Data:

--------------------------------

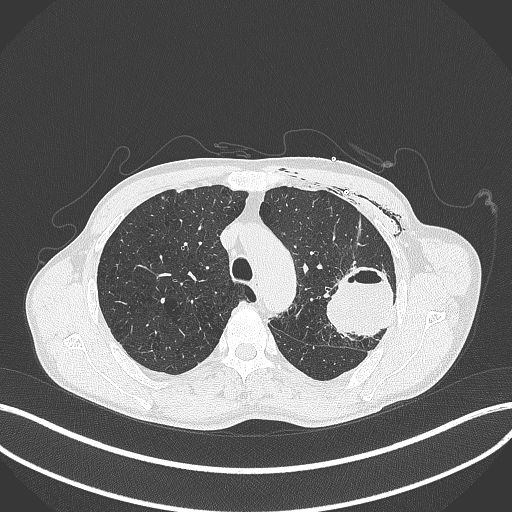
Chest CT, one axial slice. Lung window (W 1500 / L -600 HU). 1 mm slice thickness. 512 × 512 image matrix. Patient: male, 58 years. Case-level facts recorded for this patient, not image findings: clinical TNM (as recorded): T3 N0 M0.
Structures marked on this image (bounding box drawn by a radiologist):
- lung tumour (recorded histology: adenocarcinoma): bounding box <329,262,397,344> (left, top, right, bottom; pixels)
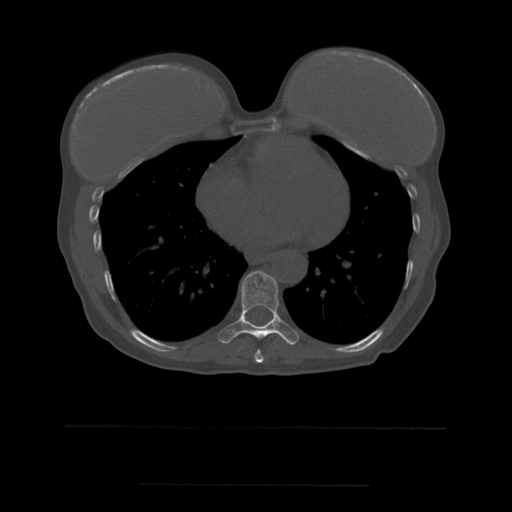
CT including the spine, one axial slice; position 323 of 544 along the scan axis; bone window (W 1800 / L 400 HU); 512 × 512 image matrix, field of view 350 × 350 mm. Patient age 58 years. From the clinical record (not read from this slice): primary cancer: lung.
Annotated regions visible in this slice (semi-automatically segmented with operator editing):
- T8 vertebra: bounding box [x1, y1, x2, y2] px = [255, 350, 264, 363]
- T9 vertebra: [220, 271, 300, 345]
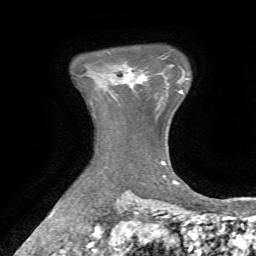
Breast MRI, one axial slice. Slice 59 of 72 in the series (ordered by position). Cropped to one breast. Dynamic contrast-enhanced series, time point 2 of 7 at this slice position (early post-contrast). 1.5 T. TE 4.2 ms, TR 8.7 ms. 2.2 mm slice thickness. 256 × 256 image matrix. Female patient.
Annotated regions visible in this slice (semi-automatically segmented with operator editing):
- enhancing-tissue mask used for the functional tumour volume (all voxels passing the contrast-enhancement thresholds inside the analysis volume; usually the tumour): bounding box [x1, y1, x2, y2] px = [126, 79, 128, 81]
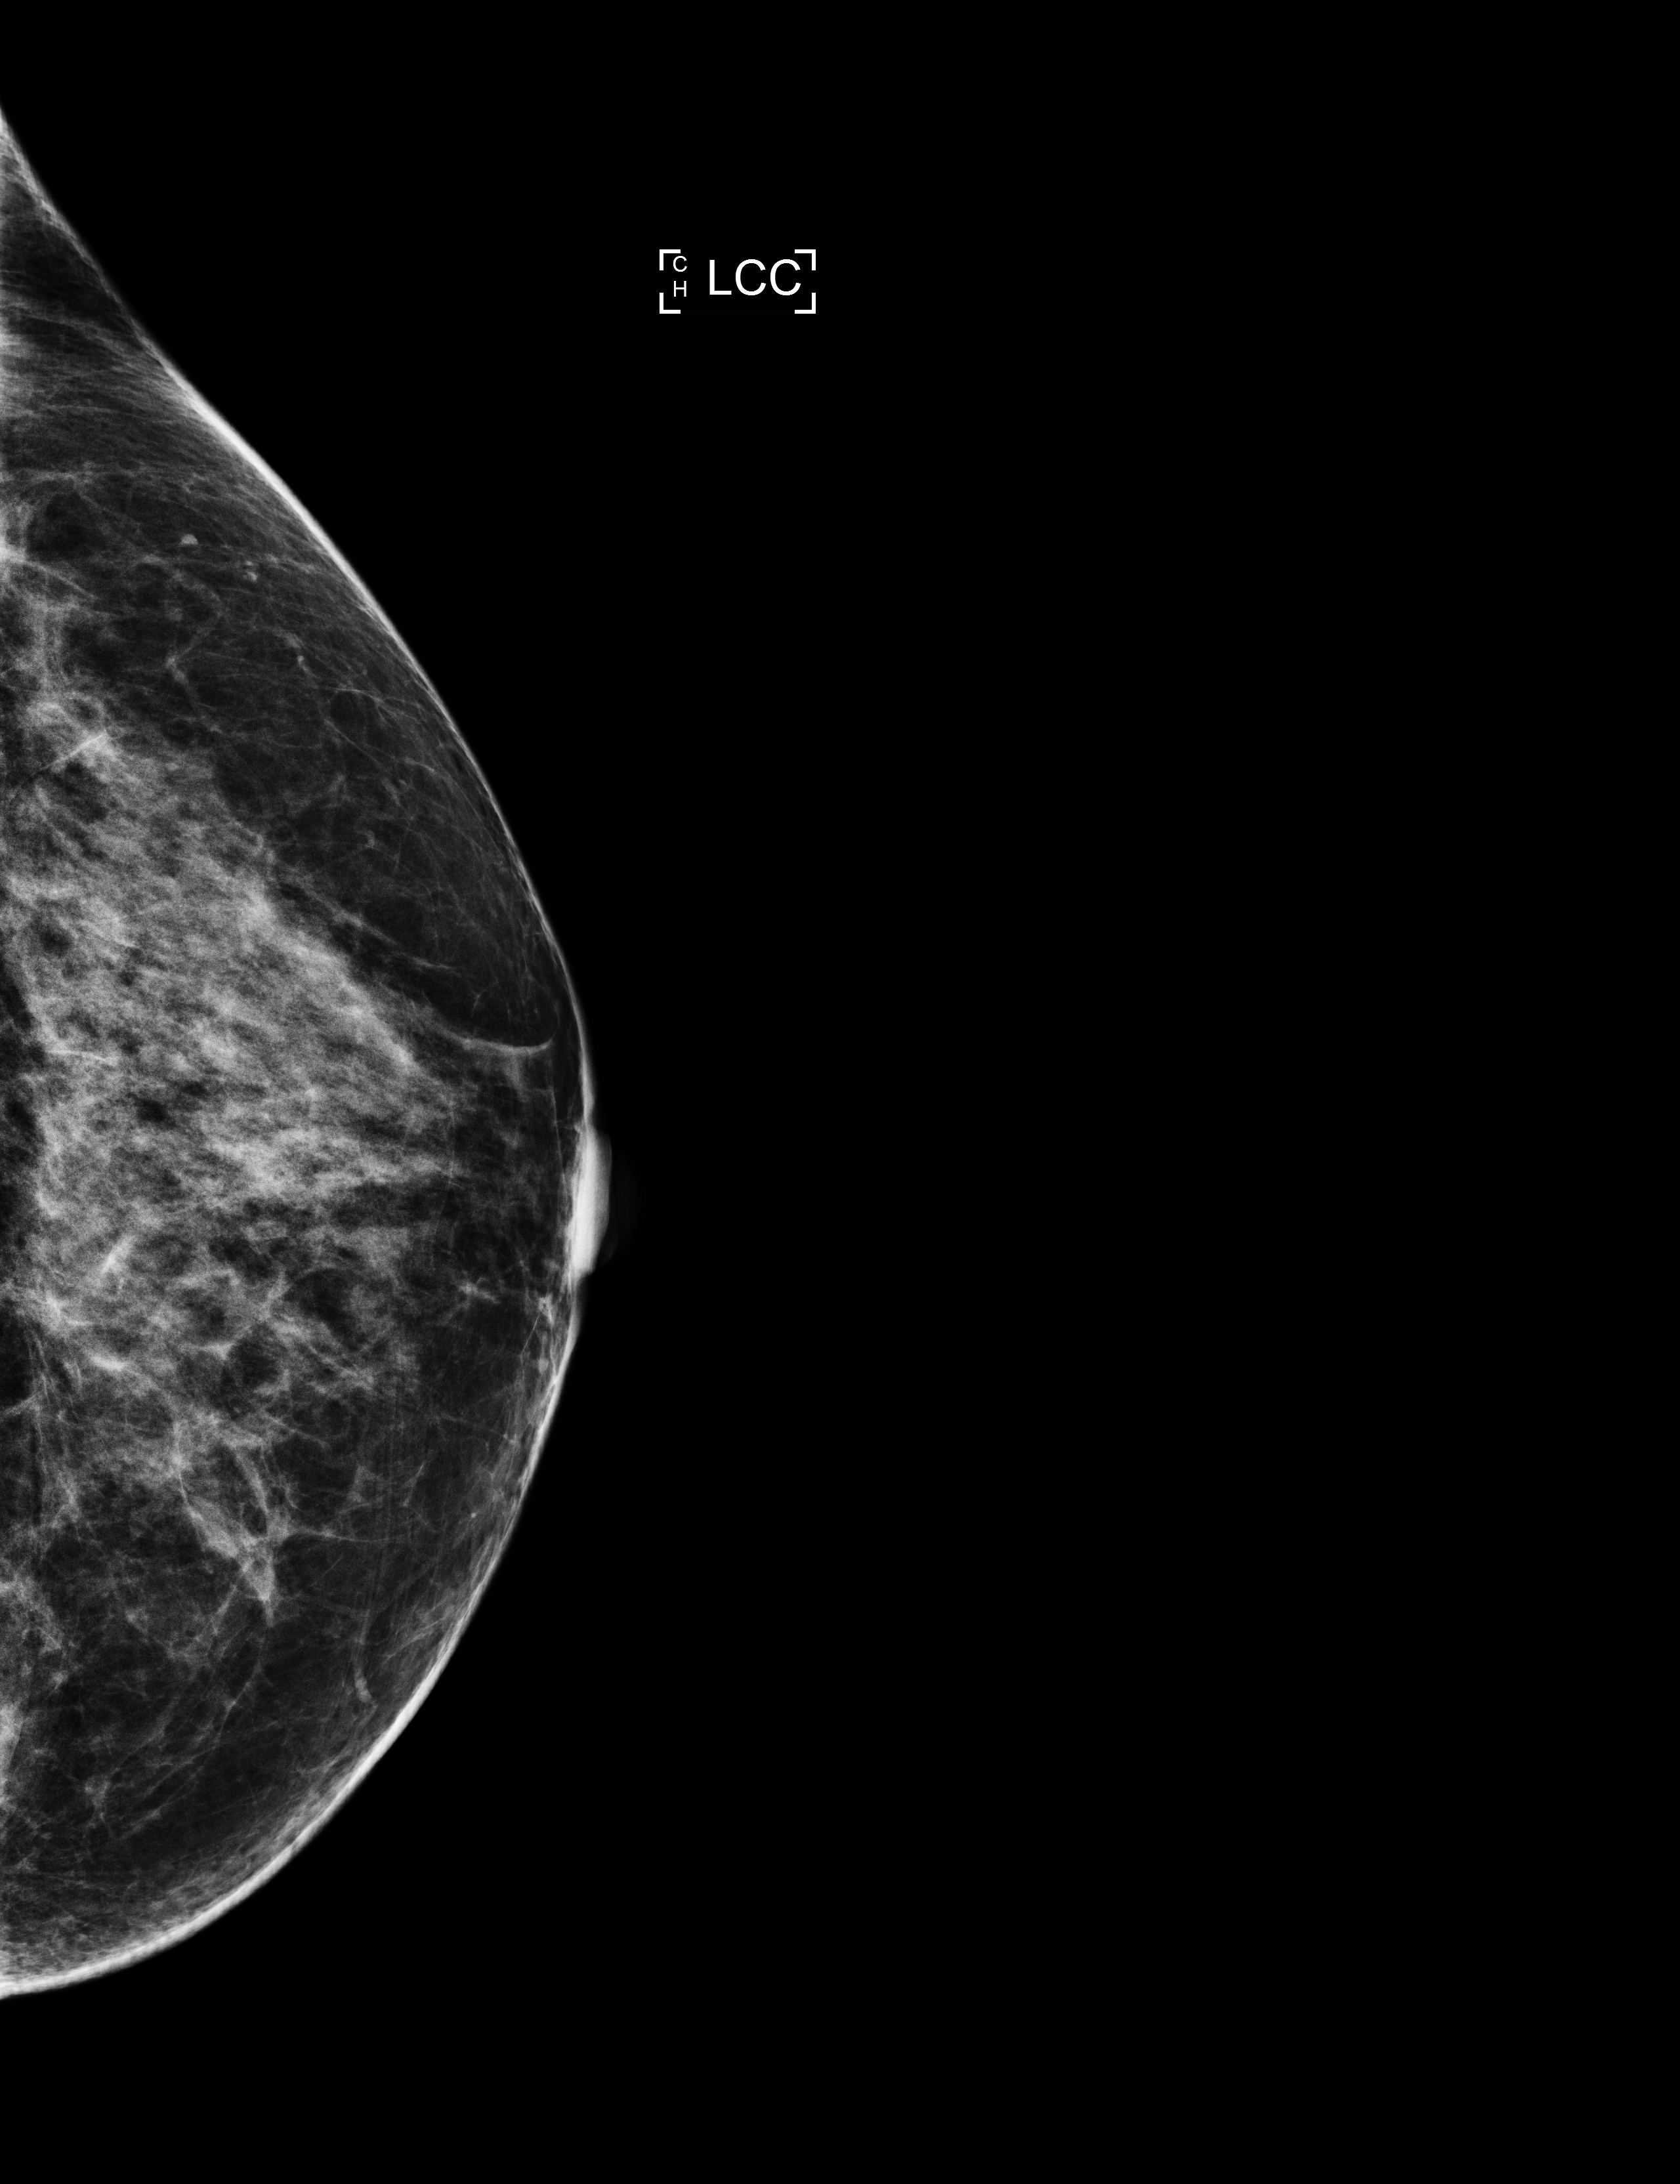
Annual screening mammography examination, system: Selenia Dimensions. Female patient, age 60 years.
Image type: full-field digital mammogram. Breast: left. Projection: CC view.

--------------------------------

What you have to do: Omit the pictures; print the records above exactly.

Task response:
Chest CT, one axial slice. Lung window (W 1500 / L -600 HU). 1 mm slice thickness. 512 × 512 image matrix. Patient: male, 58 years. Case-level facts recorded for this patient, not image findings: clinical TNM (as recorded): T3 N0 M0.
Structures marked on this image (bounding box drawn by a radiologist):
- lung tumour (recorded histology: adenocarcinoma): bounding box <329,262,397,344> (left, top, right, bottom; pixels)
CT including the spine, one axial slice; position 323 of 544 along the scan axis; bone window (W 1800 / L 400 HU); 512 × 512 image matrix, field of view 350 × 350 mm. Patient age 58 years. From the clinical record (not read from this slice): primary cancer: lung.
Annotated regions visible in this slice (semi-automatically segmented with operator editing):
- T8 vertebra: bounding box [x1, y1, x2, y2] px = [255, 350, 264, 363]
- T9 vertebra: [220, 271, 300, 345]
Breast MRI, one axial slice. Slice 59 of 72 in the series (ordered by position). Cropped to one breast. Dynamic contrast-enhanced series, time point 2 of 7 at this slice position (early post-contrast). 1.5 T. TE 4.2 ms, TR 8.7 ms. 2.2 mm slice thickness. 256 × 256 image matrix. Female patient.
Annotated regions visible in this slice (semi-automatically segmented with operator editing):
- enhancing-tissue mask used for the functional tumour volume (all voxels passing the contrast-enhancement thresholds inside the analysis volume; usually the tumour): bounding box [x1, y1, x2, y2] px = [126, 79, 128, 81]
Annual screening mammography examination, system: Selenia Dimensions. Female patient, age 60 years.
Image type: full-field digital mammogram. Breast: left. Projection: CC view.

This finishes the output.